While file ‘driver.pl’ now uses require and a subroutine call:

require "print-arr.pl"; # only once
@arr = ("a", "b", "c");
&printArr(\@arr);

@arr = ("Hello", "World");
&printArr(\@arr);

It’s a good idea to have your subroutines in other files, which you require in your ‘main’ script. This will result in smaller files, and – if you name your subroutines well – potentially more readible code.

Packages in Perl

I’m now going to write a file ‘arrays.pl’ which will contain a bunch of subroutines to manipulate arrays. In it, I will define a subroutine ‘print’ to print an array, as well as ‘flip’ which will invert the order of the elements in an array.
(remember that in Perl – when we invoke user-defined subroutines using the ampersand ‘&’ – there is no problem naming a subroutine after an existing function or operator)

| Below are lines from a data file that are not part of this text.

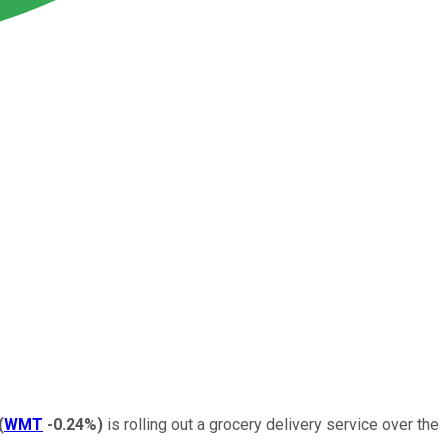
(
WMT
-0.24%
)
is rolling out a grocery delivery service over the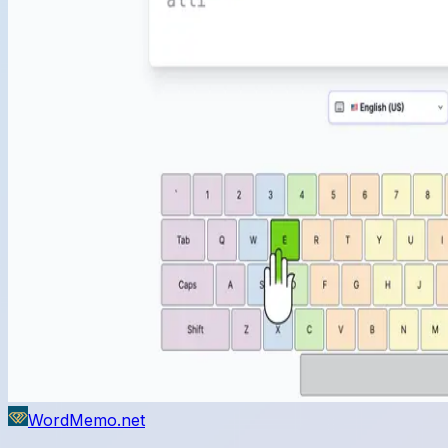
WordMemo.net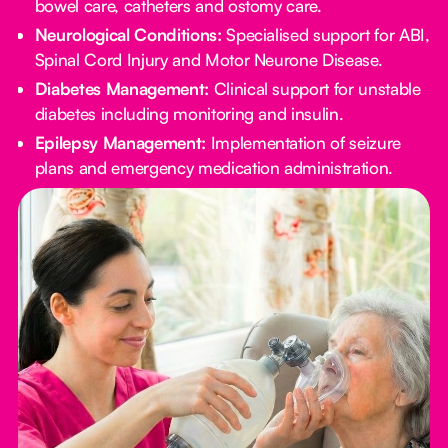
bowel care, catheters and ostomy care.
Neurological Conditions:
Specialised support for ABI,
Spinal Cord Injury and Motor Neurone Disease.
Diabetes Management:
Clinical support for unstable
diabetes including monitoring and insulin.
Epilepsy Management:
Implementation of seizure
plans and emergency medication administration.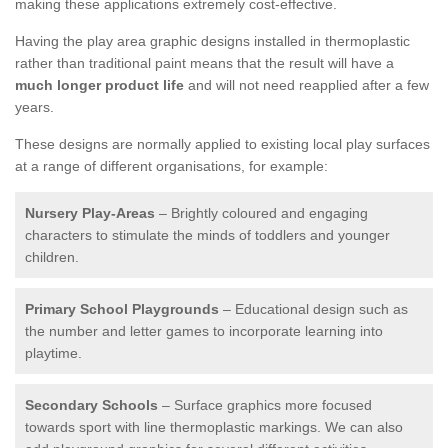
making these applications extremely cost-effective.
Having the play area graphic designs installed in thermoplastic
rather than traditional paint means that the result will have a
much longer product life
and will not need reapplied after a few
years.
These designs are normally applied to existing local play surfaces
at a range of different organisations, for example:
Nursery Play-Areas
– Brightly coloured and engaging
characters to stimulate the minds of toddlers and younger
children.
Primary School Playgrounds
– Educational design such as
the number and letter games to incorporate learning into
playtime.
Secondary Schools
– Surface graphics more focused
towards sport with line thermoplastic markings. We can also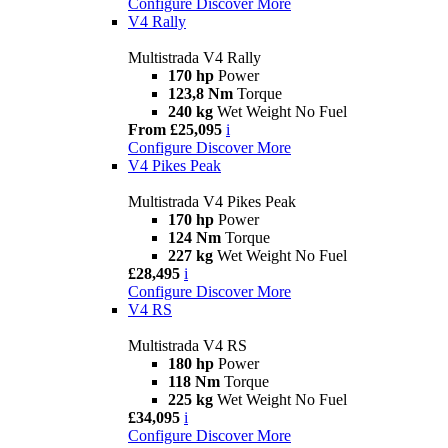
Configure
Discover More
V4 Rally
Multistrada V4 Rally
170 hp
Power
123,8 Nm
Torque
240 kg
Wet Weight No Fuel
From £25,095
i
Configure
Discover More
V4 Pikes Peak
Multistrada V4 Pikes Peak
170 hp
Power
124 Nm
Torque
227 kg
Wet Weight No Fuel
£28,495
i
Configure
Discover More
V4 RS
Multistrada V4 RS
180 hp
Power
118 Nm
Torque
225 kg
Wet Weight No Fuel
£34,095
i
Configure
Discover More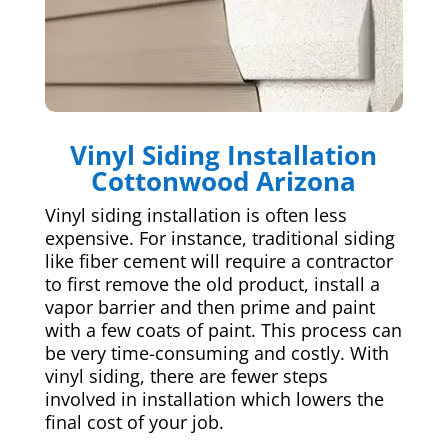
Vinyl Siding Installation
Cottonwood Arizona
Vinyl siding installation is often less
expensive. For instance, traditional siding
like fiber cement will require a contractor
to first remove the old product, install a
vapor barrier and then prime and paint
with a few coats of paint. This process can
be very time-consuming and costly. With
vinyl siding, there are fewer steps
involved in installation which lowers the
final cost of your job.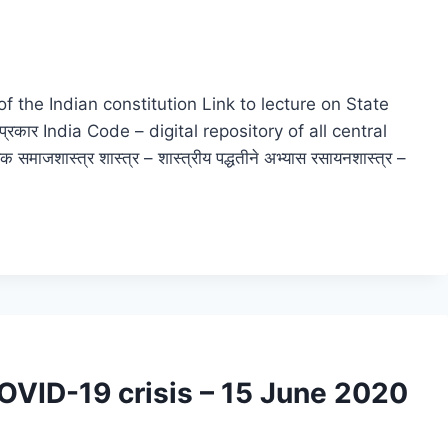
ion of the Indian constitution Link to lecture on State
 प्रकार India Code – digital repository of all central
माजशास्त्र शास्त्र – शास्त्रीय पद्धतीने अभ्यास रसायनशास्त्र –
COVID-19 crisis – 15 June 2020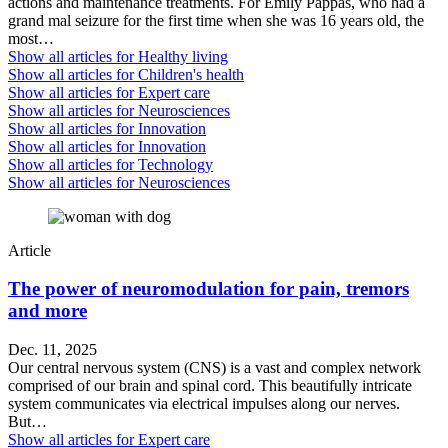
actions and maintenance treatments. For Emily Pappas, who had a
grand mal seizure for the first time when she was 16 years old, the
most…
Show all articles for
Healthy living
Show all articles for
Children's health
Show all articles for
Expert care
Show all articles for
Neurosciences
Show all articles for
Innovation
Show all articles for
Innovation
Show all articles for
Technology
Show all articles for
Neurosciences
Article
The power of neuromodulation for pain, tremors
and more
Dec. 11, 2025
Our central nervous system (CNS) is a vast and complex network
comprised of our brain and spinal cord. This beautifully intricate
system communicates via electrical impulses along our nerves.
But…
Show all articles for
Expert care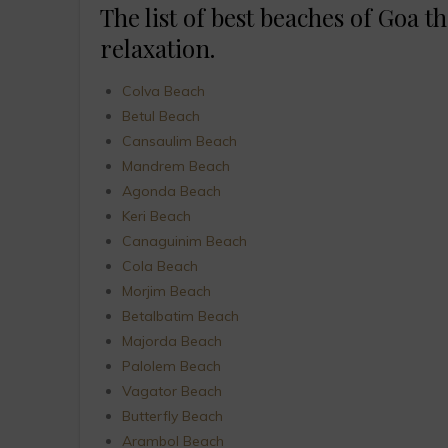
The list of best beaches of Goa th
relaxation.
Colva Beach
Betul Beach
Cansaulim Beach
Mandrem Beach
Agonda Beach
Keri Beach
Canaguinim Beach
Cola Beach
Morjim Beach
Betalbatim Beach
Majorda Beach
Palolem Beach
Vagator Beach
Butterfly Beach
Arambol Beach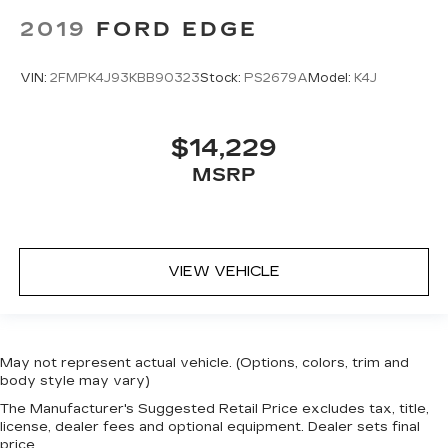
2019
FORD EDGE
VIN:
2FMPK4J93KBB90323
Stock:
PS2679A
Model:
K4J
$14,229
MSRP
VIEW VEHICLE
May not represent actual vehicle. (Options, colors, trim and
body style may vary)
The Manufacturer's Suggested Retail Price excludes tax, title,
license, dealer fees and optional equipment. Dealer sets final
price.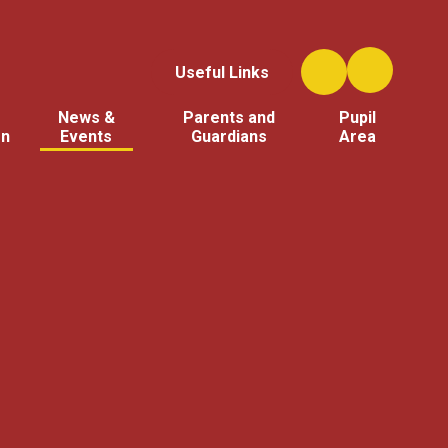
Useful Links
News &
Parents and
Pupil
on
Events
Guardians
Area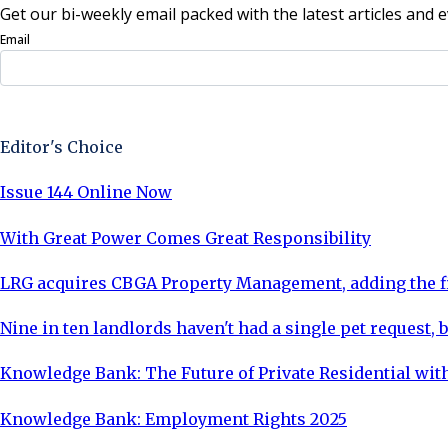
Get our bi-weekly email packed with the latest articles and e
Email
Sign Up Now
Editor's Choice
Issue 144 Online Now
With Great Power Comes Great Responsibility
LRG acquires CBGA Property Management, adding the fi
Nine in ten landlords haven't had a single pet request, b
Knowledge Bank: The Future of Private Residential with
Knowledge Bank: Employment Rights 2025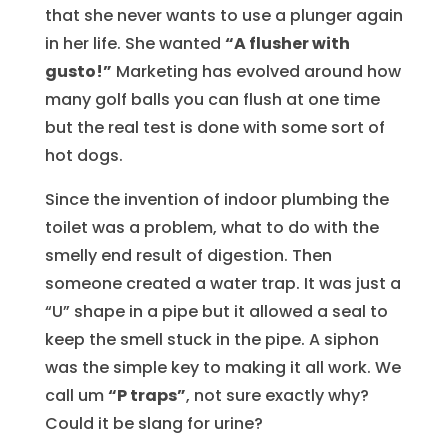
that she never wants to use a plunger again
in her life. She wanted
“A flusher with
gusto!”
Marketing has evolved around how
many golf balls you can flush at one time
but the real test is done with some sort of
hot dogs.
Since the invention of indoor plumbing the
toilet was a problem, what to do with the
smelly end result of digestion. Then
someone created a water trap. It was just a
“U” shape in a pipe but it allowed a seal to
keep the smell stuck in the pipe. A siphon
was the simple key to making it all work. We
call um
“P traps”
, not sure exactly why?
Could it be slang for urine?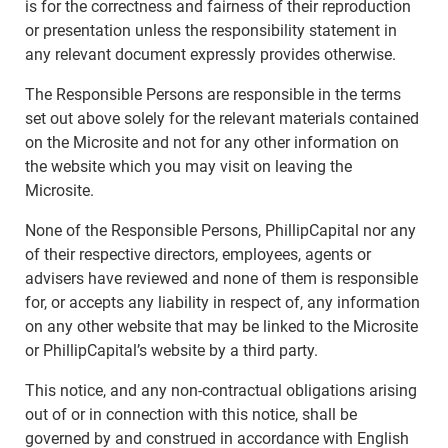
is for the correctness and fairness of their reproduction
or presentation unless the responsibility statement in
any relevant document expressly provides otherwise.
The Responsible Persons are responsible in the terms
set out above solely for the relevant materials contained
on the Microsite and not for any other information on
the website which you may visit on leaving the
Microsite.
None of the Responsible Persons, PhillipCapital nor any
of their respective directors, employees, agents or
advisers have reviewed and none of them is responsible
for, or accepts any liability in respect of, any information
on any other website that may be linked to the Microsite
or PhillipCapital’s website by a third party.
This notice, and any non-contractual obligations arising
out of or in connection with this notice, shall be
governed by and construed in accordance with English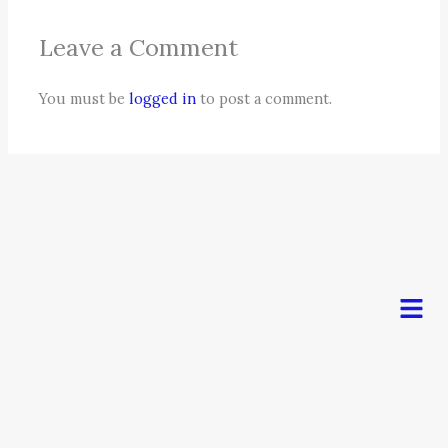
Leave a Comment
You must be
logged in
to post a comment.
Men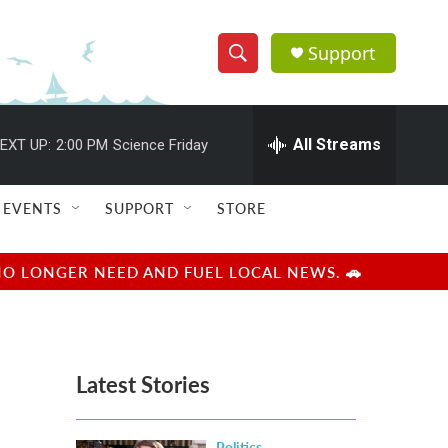
Support
S
S
e
h
a
r
All Streams
EXT UP:
2:00 PM
Science Friday
o
c
h
w
Q
EVENTS
SUPPORT
STORE
u
S
e
r
e
NO LONGER NEED AND FUEL LOCAL NEWS. 🚗
y
a
r
Latest Stories
c
h
Politics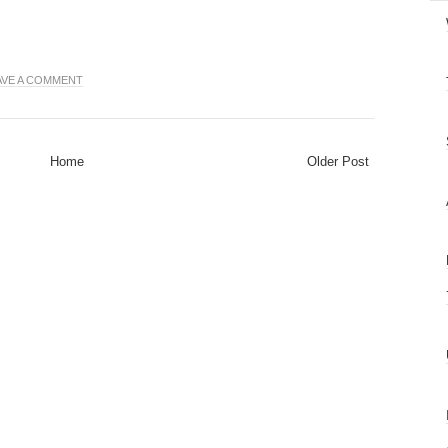
AVE A COMMENT
Home
Older Post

However, a subroutine named ‘print’ is a little generic. I might want to define another subroutine elsewhere with the same name, which does something else. So in order to distinguish this print subroutine from others, I will include a package declaration at the top of the file:

package arrays;

sub print() {
	if(ref($_[0]) ne "ARRAY") {
		die("Array reference expected.");
	}
	foreach $element (@{$_[0]}) {
		print $element." ";
	}
	print "\n";
}

sub flip() {
	if(ref($_[0]) ne "ARRAY") {
		die("Array reference expected.");
	}
	return reverse @{$_[0]};
}

sub contains() {
	if(ref($_[0]) ne "ARRAY") {
		die("Array reference expected.");
	}
	foreach $element (@{$_[0]}) {
		if($_[0]==$_[1] || $_[0] eq $_[1]) {
			return true;
		}
	}
	return false;
}

1;

Now, when I write another script to use these subroutines the syntax changes slightly:

require "arrays.pl";
@arr = ("Hello", "World");
&arrays::print(\@arr);
@arr = &arrays::flip(\@arr);
&arrays::print(\@arr);
if(&arrays::contains(\@arr, "Hello")) {
	print "The array contains 'Hello' as an element\n";
}

Since the subroutines are defined in a different package, the call to each subroutine needs to be prefixed with the name of the package in which they are contained.

You can define several packages in one file, although its not recommended as it can be a little tough to read.

&soen229::helloWorld();
&richard::helloRichard();

{
	package soen229;

	sub helloWorld() {
		print "Hello World\n";
	}
}

{
	package richard;

	sub helloRichard() {
		print "Hello Richard\n";
	}
}

You can also include variables in packages:

{
	package math;
	$pi = 3.141592654;
}

print $math::pi;
print "\n";